COVID-19 ended the year in Minnesota with an 8% increase in cases in December compared to last year, when vaccines were just beginning to become available.
The late 2021 reversal was a marked contrast from six months ago, when many Minnesotans were feeling optimistic that the pandemic would finally fade away.
Masks had come off, restaurants and bars were busy and fans enjoyed the normalcy of watching the Twins at Target Field.
June saw just 4,231 new COVID-19 cases in the state, an 80% drop from May and the lowest monthly tally since the pandemic was first detected here in March 2020.

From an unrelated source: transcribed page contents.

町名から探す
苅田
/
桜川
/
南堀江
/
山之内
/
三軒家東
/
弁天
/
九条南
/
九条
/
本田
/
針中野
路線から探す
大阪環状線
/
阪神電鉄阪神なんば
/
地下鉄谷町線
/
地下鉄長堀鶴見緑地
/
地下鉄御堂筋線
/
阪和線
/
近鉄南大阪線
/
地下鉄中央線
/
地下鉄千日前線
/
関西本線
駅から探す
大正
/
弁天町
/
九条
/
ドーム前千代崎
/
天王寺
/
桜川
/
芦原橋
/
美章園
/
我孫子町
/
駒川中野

But COVID-19 continued to surprise, as it has done all along, and 2021 stopped being a year of hope with the virus offering up two new highly contagious variants, the second even more infectious than the first.
"2021 was the year of hope and optimism with the vaccines and that was a really important pivot point because all of a sudden we have a tool that could change the landscape," said Minnesota infectious disease director Kris Ehresmann.
From her perspective as an epidemiologist, the relaxation of COVID-19 safety measures and the desire to move on from a relentless disease put everyone at risk.
"It was too early for some of those decisions and I think we were a little concerned about how that would play," she said. "We saw with delta ... and the elimination of most of the mitigation, it was kind of a perfect storm for that variant to gain a foothold."